George V. Reilly

Review: The Girl with the Dragon Tattoo

The Girl with the Dragon Tattoo
Title: The Girl with the Dragon Tattoo
Author: Stieg Larsson
Rating: ★ ★ ★ ★
Publisher: Vintage Crime
Copyright: 2005
Pages: 590
Keywords: mystery
Reading period: 8–9 August, 2009

After crusading financial journalist Mikael Blomkvist is convicted of libel, he re­luc­tant­ly agrees to in­ves­ti­gate the 40-year-old dis­ap­pear­ance of the teenaged Harriet Vanger for her great-uncle Henrik, a rich in­dus­tri­al­ist. He is aided by the antisocial hacker Lisabeth Salander, the eponymous tattooed girl.
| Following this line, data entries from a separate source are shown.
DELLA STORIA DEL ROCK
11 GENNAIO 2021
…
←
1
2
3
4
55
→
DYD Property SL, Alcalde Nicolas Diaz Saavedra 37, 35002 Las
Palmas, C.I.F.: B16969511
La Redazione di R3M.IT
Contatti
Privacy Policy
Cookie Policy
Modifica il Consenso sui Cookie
The Girl with the Dragon Tattoo was published shortly before Larsson’s untimely death, and later became an in­ter­na­tion­al bestseller. It’s a classic locked-room mys­tery—Har­ri­et dis­ap­peared from a sealed-off island full of the extended, ugly Vanger clan. It’s an indictment of the Nazism buried not so deeply in Sweden’s past, of sexual violence and misogyny, and of the ethical failings and complicity of financial jour­nal­ists. It’s a dark thriller where Blomkvist and Sanger are hunted by a sadistic killer. It’s a Lud­lumesque tech­nothriller where Sanger “stings” a rich crook. It’s a character study of a disturbed and brilliant young woman.

It’s a bit too much really: there are too many things going on. But it is quite en­ter­tain­ing.